#### THE DATA ####

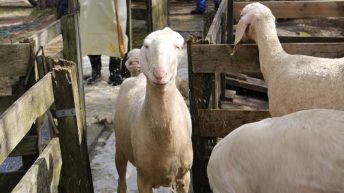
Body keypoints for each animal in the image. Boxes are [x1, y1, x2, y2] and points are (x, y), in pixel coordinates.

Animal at [113, 27, 192, 193]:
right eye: (146, 45)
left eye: (178, 46)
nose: (159, 74)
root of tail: (138, 77)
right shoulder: (143, 178)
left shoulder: (184, 176)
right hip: (120, 148)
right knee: (121, 181)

####

WORK TASK: Your copy should match every record exactly and contain no pictures.

EXPECTED ANSWER:
Body keypoints for each animal in the image. Boxes are [x1, y1, x2, y2] and points are (x, y), in pixel coordinates.

Animal at [113, 27, 192, 193]:
right eye: (146, 45)
left eye: (178, 46)
nose: (159, 74)
root of tail: (138, 77)
right shoulder: (143, 178)
left shoulder: (184, 176)
right hip: (120, 148)
right knee: (121, 181)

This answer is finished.